Exercise prompt: Decide whether each statement below agrees with the article on the swimmer's stroke, answering yes or no and quoting the deciding words of the article. 1. Ms Fattore had smoked before her stroke. 2. The stroke happened as she was graduating from Kutztown University of Pennsylvania in 2013. 3. She responded normally during her first day in the hospital.

Passage provided:
= = = =

The Daily Observer London Desk: Reporter- John Furner
A competitive swimmer suffered a stroke at her graduation, which doctors say was down to the pill.
Marissa Fattore, 21, was graduating from Kutztown University of Pennsylvania in 2013, when she felt an intense headache and peculiar fuzzy feeling in her head.
She put it down to nerves, but collapsed when she returned to her seat.
Ms Fattore had been an athlete her whole life and never smoked, but suffered a stroke.
Fattore (far right) with three of her graduating classmates
Marissa Fattore, 21, was graduating from Kutztown University of Pennsylvania in 2013, when she felt an intense headache and peculiar fuzzy feeling in her head
‘Things went dark for me, and the next thing I knew, I was waking up in the hospital,’ she told Business Insider.
Ms Fattore was taken to the hospital, where doctors discovered a blood clot in her brain had triggered an uncommon type of stroke called cerebral venous sinus thrombosis (CVST).
It happens when blood clots block the venous sinuses in the brain – which collect pools of blood and help drain the central nervous system, the face, and the scalp. This means the blood cannot drain out.
Ms Fattore was given anti-clotting and anti-seizure medication to make her stable, but she was unresponsive for her first 24 hours in the hospital.
‘My family recalls me squeezing their hands or just smiling when they would ask me simple questions. I eventually woke up with doctors around me, and I didn’t know how I got there or what had happened,’ she said.
Strokes normally strike adults in their 70s, but have been rising faster among younger adults — those aged 18 to 45 years — for decades than among those in any other age group. In some hospitals, cases have nearly doubled in just a few years.
Data from the American Heart Association suggests strokes rose by 43 percent among youngsters aged 18 to 44 years in the US between 2004 and 2018.
Doctors suspected that the estrogen birth control pill Ms Fattore had been taking might have lead to the stroke, because they couldn’t find any risk factors or genetic predispositions.
Blood clots are an uncommon side effect of estrogen birth control. Less than 10 in 10,000 people a year suffer a blood clot due to being on birth control, according to the Cleveland Clinic.

= = = =

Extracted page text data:
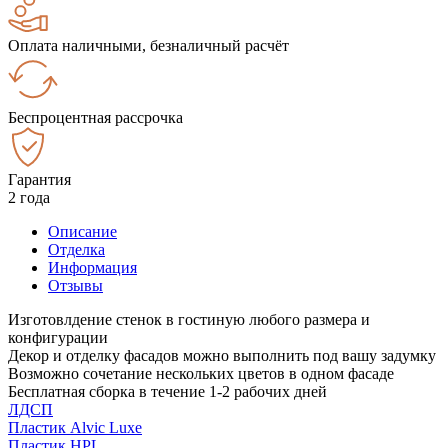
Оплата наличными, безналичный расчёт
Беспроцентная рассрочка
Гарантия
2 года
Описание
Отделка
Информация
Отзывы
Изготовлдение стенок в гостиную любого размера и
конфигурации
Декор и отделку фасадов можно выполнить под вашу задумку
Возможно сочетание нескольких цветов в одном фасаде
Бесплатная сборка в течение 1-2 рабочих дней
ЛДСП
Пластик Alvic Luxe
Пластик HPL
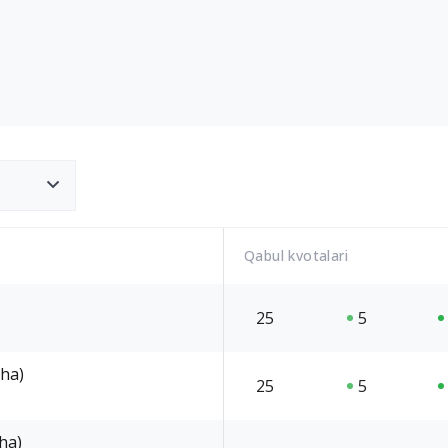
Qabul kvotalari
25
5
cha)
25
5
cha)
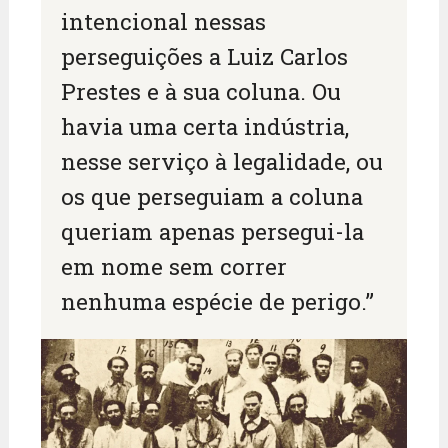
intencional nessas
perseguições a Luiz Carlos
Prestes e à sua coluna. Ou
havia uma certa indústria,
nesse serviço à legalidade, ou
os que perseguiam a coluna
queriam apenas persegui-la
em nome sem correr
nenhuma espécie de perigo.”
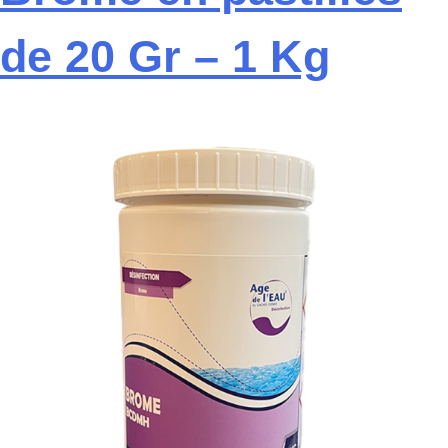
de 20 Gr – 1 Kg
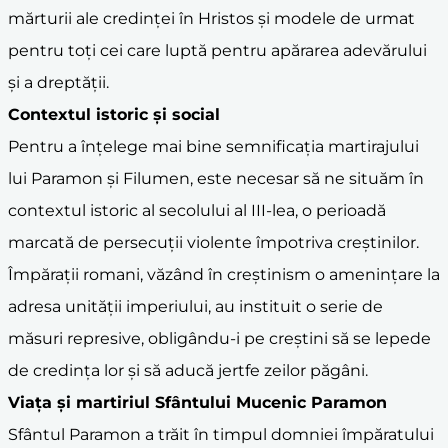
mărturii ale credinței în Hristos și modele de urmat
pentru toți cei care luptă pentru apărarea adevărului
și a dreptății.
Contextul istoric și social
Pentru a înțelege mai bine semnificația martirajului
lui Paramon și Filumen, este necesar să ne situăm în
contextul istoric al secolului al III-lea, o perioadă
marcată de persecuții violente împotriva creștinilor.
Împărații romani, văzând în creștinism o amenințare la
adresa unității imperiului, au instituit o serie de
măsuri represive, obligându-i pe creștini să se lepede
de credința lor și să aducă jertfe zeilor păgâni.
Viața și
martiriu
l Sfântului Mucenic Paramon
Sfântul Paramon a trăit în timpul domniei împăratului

= = = =

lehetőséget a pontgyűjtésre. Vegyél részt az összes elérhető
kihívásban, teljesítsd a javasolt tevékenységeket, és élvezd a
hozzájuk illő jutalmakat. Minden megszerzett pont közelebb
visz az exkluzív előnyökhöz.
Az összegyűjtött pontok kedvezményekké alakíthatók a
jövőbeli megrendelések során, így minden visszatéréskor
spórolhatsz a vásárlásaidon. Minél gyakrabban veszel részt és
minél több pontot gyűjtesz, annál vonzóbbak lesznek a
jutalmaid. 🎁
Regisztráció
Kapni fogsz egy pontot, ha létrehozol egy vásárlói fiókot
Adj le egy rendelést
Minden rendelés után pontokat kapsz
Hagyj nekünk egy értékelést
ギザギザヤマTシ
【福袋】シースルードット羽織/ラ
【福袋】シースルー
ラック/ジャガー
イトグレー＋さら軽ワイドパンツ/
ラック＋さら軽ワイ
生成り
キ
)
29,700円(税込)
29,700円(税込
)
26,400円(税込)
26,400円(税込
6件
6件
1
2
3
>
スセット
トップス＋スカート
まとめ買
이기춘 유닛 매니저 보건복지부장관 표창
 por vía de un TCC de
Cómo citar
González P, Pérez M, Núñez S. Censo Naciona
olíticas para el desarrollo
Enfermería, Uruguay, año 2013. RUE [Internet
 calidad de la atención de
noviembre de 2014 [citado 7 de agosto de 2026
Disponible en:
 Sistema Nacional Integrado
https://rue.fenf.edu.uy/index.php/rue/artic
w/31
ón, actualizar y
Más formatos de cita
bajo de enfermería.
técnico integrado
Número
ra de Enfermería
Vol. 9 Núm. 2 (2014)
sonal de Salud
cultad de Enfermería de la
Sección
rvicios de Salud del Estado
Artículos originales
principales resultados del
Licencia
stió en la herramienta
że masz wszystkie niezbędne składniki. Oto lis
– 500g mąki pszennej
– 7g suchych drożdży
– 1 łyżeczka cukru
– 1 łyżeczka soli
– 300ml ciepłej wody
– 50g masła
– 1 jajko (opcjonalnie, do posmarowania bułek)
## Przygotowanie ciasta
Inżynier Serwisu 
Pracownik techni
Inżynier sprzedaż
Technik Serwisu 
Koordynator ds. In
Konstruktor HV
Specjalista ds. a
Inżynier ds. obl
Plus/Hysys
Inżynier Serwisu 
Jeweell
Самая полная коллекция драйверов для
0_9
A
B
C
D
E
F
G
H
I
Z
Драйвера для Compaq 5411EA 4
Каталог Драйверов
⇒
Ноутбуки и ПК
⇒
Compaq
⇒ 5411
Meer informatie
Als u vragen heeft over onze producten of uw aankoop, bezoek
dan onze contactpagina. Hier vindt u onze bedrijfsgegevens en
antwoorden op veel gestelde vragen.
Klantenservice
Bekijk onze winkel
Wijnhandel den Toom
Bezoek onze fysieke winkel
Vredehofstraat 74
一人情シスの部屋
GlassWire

= = = =

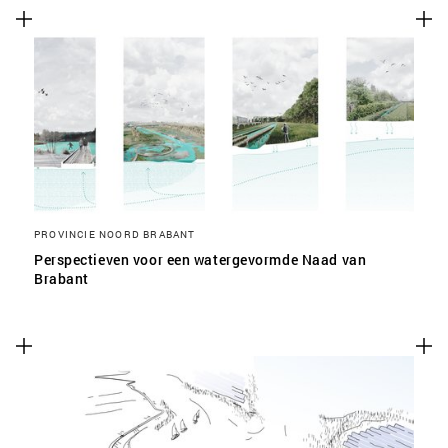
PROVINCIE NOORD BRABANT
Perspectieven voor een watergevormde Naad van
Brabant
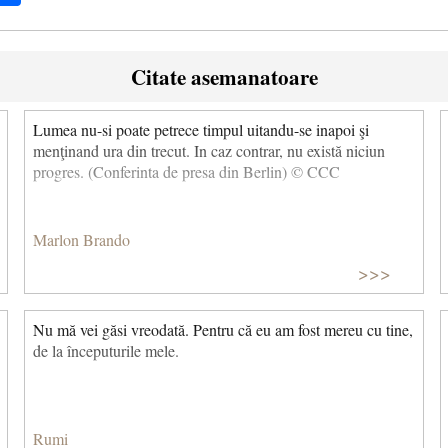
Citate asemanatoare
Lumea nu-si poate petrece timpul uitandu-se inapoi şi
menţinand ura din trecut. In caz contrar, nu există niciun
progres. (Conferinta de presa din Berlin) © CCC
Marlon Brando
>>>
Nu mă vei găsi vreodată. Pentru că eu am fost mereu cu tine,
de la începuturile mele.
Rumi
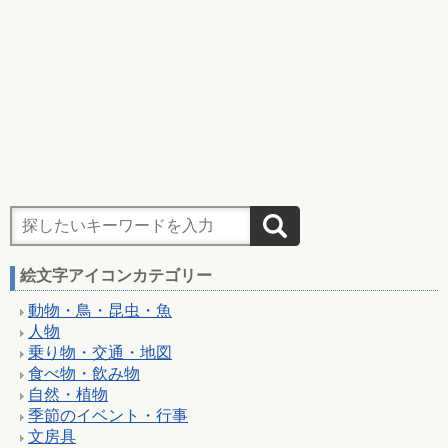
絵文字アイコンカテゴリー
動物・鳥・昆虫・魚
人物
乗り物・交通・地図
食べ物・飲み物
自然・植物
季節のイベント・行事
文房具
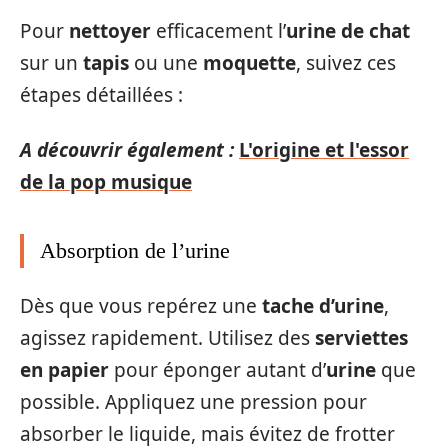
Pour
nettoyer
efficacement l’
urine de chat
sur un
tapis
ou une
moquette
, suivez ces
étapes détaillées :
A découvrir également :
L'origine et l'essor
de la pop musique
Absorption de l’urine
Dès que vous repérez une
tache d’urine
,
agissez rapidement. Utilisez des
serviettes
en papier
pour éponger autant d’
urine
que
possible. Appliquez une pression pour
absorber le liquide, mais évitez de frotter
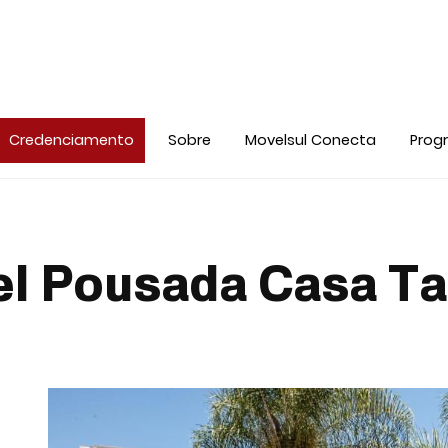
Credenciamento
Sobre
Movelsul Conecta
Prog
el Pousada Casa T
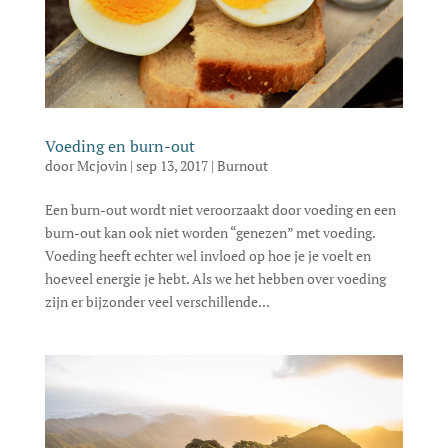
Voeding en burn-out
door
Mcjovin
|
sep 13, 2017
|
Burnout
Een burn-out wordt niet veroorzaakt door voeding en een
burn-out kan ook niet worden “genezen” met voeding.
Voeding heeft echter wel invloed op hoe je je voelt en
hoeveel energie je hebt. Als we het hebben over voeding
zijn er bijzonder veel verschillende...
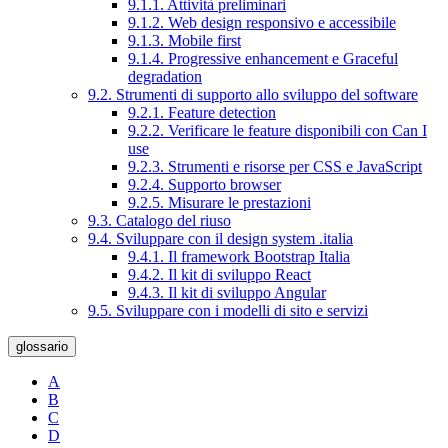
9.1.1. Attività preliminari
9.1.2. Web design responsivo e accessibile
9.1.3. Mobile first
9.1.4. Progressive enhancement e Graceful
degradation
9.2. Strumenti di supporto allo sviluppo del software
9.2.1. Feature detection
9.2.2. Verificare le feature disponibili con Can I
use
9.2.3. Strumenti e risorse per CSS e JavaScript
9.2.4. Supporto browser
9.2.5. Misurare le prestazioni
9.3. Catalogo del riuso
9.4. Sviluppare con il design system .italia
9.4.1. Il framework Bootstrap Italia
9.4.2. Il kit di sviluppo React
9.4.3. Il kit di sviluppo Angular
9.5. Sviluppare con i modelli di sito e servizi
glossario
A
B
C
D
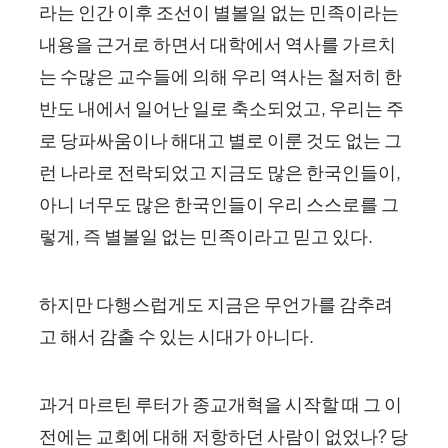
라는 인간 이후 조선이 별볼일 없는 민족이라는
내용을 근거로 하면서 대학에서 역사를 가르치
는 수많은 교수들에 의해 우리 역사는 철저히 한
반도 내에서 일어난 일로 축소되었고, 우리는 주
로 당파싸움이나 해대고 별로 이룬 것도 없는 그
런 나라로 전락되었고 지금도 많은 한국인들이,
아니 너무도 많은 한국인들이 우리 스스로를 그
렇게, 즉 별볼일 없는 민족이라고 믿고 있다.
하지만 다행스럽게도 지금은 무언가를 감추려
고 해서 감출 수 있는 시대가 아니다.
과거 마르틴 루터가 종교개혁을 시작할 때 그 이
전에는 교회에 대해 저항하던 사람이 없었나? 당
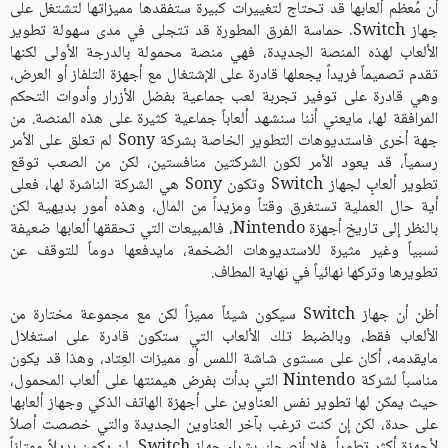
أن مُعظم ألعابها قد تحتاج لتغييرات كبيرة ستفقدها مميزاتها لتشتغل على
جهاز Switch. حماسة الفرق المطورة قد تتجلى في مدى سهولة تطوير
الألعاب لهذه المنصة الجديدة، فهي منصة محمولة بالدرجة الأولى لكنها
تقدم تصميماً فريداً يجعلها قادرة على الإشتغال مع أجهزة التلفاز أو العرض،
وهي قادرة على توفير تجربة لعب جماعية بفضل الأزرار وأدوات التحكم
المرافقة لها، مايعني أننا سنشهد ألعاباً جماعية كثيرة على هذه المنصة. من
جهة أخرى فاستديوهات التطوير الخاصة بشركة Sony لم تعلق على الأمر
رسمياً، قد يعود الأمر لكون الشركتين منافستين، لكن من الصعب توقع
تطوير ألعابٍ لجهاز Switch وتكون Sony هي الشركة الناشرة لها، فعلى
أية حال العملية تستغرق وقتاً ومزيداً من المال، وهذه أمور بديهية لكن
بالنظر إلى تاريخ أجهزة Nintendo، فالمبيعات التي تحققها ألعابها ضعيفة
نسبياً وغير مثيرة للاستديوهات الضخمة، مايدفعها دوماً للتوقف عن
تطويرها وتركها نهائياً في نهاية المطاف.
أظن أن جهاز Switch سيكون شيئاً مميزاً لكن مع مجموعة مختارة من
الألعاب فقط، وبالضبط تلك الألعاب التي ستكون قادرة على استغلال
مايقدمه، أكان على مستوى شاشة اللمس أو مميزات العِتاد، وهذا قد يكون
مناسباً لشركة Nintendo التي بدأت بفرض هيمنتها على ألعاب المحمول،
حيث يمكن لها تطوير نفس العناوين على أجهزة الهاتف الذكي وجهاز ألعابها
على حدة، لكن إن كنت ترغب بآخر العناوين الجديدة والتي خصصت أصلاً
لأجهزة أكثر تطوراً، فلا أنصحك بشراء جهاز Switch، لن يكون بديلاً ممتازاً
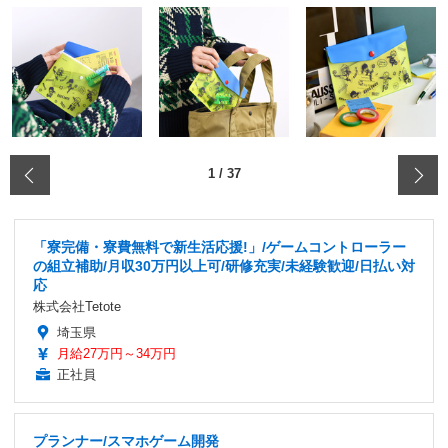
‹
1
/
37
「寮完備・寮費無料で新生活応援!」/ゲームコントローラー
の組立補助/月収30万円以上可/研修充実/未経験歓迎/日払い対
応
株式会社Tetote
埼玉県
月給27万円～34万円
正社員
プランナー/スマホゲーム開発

= = = =

Response to this exercise:
1. No: "Ms Fattore had been an athlete her whole life and never smoked"
2. Yes: "Marissa Fattore, 21, was graduating from Kutztown University of Pennsylvania in 2013, when she felt an intense headache"
3. No: "she was unresponsive for her first 24 hours in the hospital"